▶ **WHAT IS ASKED**
Render the lines of the entries below as a Markdown table with two columns, "No." for the row number and "Text" for the line. Skip blank lines and leave the pictures out.

▶ **DATA SUPPLIED**
..............................

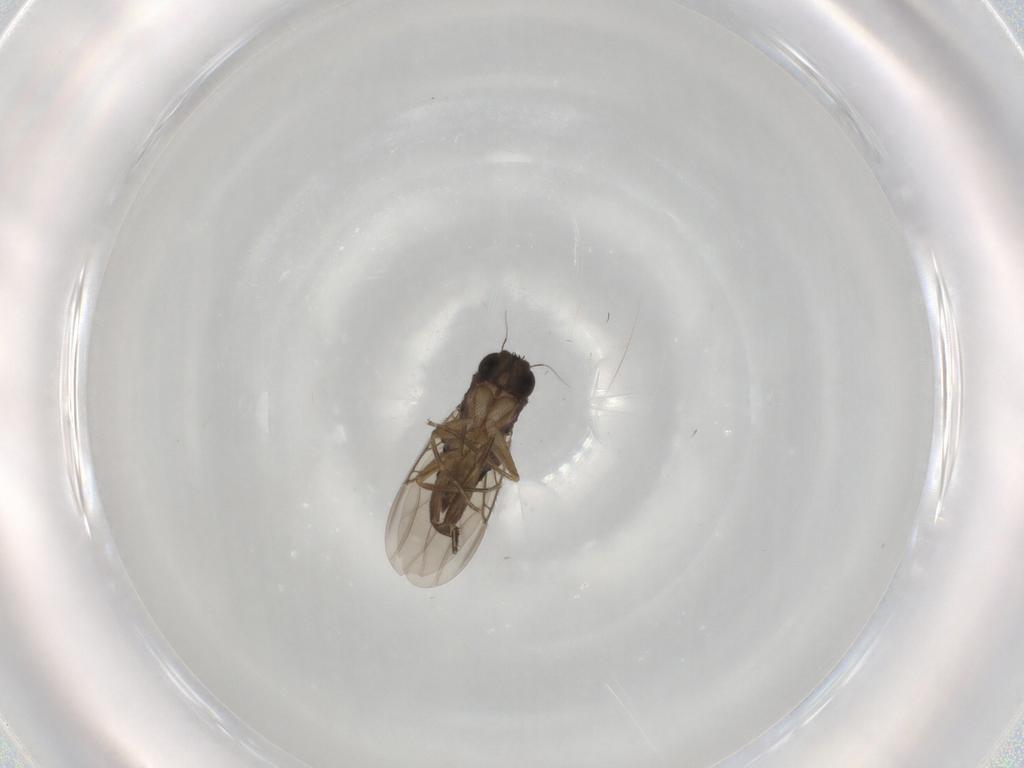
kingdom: Animalia
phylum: Arthropoda
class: Insecta
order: Diptera
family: Phoridae
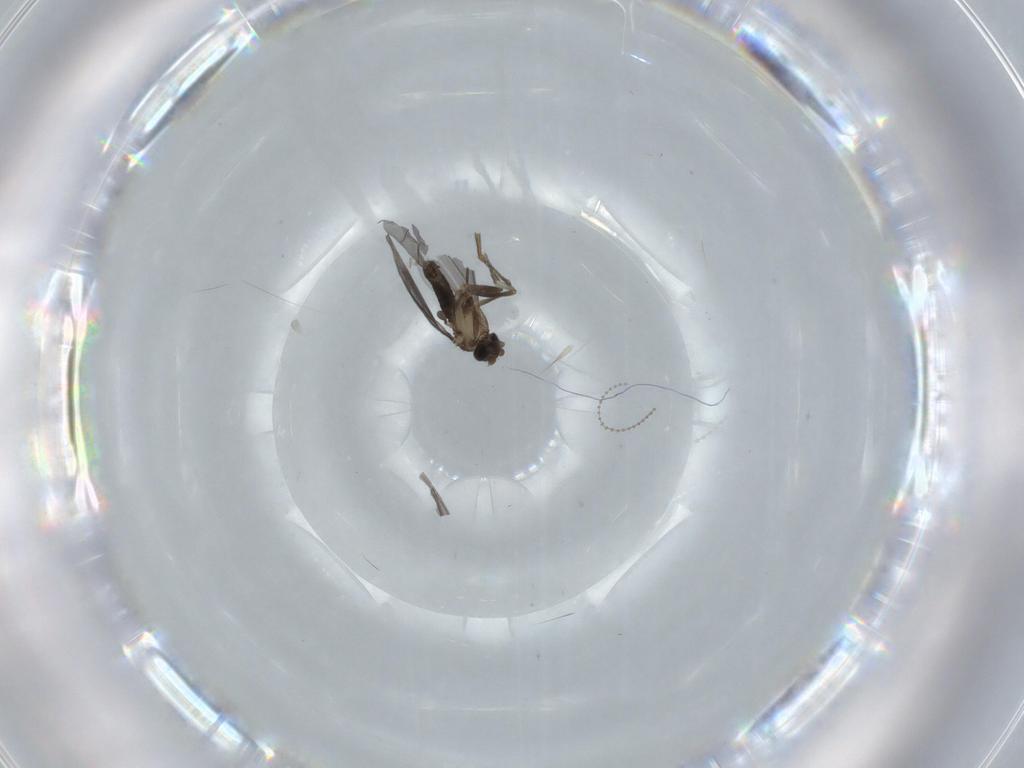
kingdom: Animalia
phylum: Arthropoda
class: Insecta
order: Diptera
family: Phoridae
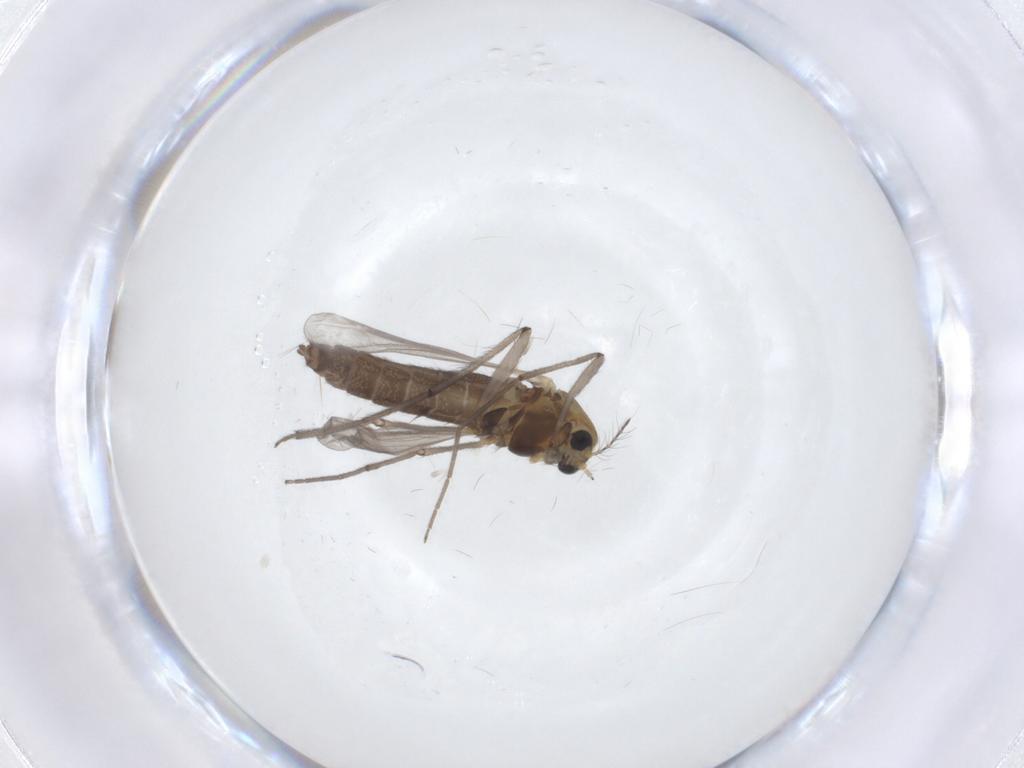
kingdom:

..............................

▶ **CORRECT RESULT**
| No. | Text |
|---|---|
| 1 | kingdom: Animalia |
| 2 | phylum: Arthropoda |
| 3 | class: Insecta |
| 4 | order: Diptera |
| 5 | family: Phoridae |
| 6 | kingdom: Animalia |
| 7 | phylum: Arthropoda |
| 8 | class: Insecta |
| 9 | order: Diptera |
| 10 | family: Phoridae |
| 11 | kingdom: |